La mobilisation populaire et une communication massive sur le plan international pour informer et solliciter la solidarité des citoyens du monde sont les seules armes solides dont dispose le peuple haïtien pour équilibrer les rapports de force face au pouvoir répressif du régime PHTK. Quelques fois malheur est bon ! Le fait que des Français ont été pris en otage par les gangs en Haïti a permis au peuple français de découvrir une tragique situation d’Haïti qu’il ignorait… 

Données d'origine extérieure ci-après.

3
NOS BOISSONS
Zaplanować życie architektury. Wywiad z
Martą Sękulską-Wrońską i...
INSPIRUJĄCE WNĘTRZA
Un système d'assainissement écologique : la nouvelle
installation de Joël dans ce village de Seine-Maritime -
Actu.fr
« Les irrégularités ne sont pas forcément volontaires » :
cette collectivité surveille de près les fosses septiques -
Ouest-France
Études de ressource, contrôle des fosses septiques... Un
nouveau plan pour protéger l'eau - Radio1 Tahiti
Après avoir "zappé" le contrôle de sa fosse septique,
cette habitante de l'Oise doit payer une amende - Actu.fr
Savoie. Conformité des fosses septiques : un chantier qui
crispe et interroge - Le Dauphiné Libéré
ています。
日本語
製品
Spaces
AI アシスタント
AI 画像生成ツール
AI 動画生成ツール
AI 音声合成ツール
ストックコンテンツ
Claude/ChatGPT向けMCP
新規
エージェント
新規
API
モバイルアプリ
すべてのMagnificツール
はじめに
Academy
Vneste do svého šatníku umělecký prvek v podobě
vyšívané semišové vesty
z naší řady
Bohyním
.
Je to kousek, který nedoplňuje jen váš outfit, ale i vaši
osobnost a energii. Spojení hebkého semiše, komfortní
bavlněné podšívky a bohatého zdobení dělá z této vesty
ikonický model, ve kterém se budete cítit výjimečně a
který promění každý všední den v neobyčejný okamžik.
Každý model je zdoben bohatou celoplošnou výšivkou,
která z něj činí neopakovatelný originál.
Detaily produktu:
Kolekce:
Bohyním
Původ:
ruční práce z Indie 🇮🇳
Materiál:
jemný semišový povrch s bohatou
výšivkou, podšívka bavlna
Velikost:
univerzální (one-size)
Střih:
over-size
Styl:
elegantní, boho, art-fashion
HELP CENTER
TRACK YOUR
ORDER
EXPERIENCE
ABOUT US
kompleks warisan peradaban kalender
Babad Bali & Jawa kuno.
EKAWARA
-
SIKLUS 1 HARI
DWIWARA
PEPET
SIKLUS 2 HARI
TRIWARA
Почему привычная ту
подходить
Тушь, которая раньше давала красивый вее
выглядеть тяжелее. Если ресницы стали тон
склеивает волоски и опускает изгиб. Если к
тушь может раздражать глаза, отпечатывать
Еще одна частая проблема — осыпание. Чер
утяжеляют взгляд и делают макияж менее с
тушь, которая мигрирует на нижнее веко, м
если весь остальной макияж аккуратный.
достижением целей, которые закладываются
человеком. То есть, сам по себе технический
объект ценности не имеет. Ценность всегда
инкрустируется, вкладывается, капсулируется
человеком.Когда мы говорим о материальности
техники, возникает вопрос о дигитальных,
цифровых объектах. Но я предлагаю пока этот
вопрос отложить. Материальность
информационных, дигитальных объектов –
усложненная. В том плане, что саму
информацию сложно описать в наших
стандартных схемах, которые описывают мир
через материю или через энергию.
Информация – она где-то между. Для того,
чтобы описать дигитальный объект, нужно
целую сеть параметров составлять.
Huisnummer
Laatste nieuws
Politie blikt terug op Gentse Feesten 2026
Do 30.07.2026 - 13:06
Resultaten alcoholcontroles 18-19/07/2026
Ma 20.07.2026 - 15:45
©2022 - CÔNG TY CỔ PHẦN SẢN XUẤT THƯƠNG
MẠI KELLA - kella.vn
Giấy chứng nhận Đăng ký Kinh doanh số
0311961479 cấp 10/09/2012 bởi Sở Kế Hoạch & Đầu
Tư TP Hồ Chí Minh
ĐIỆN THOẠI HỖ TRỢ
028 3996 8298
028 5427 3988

Je termine ce texte par cette conclusion que j’avais écrite dans mon dernier texte/propositions d’alternative sur Rezonodwès. (Haïti : pour un gouvernement de transition, Rezonodwès – 1 septembre 2020) :

« Malgré tout, je ne pense pas que le pouvoir se laissera faire sans réagir. Il faut se préparer à une intensification de la violence de sa part. D’ailleurs, l’assassinat du bâtonnier de Port-au-Prince n’est que le début des assassinats ciblés. On ne doit pas perdre l’espoir d’un changement de régime ; car en aucune manière, le pouvoir PHTK ne pourra pas résister à la mobilisation populaire contre le référendum, la Constitution et les élections du PHTK. Ce qu’il faut craindre, c’est le manque d’implication de la classe politique et des citoyens qui aspirent une nouvelle forme d’Etat en Haïti ! »


[1] Voir, Youtube, Radio Vison 2000, Invité du jour, Valéry Numa, 2 février 2021.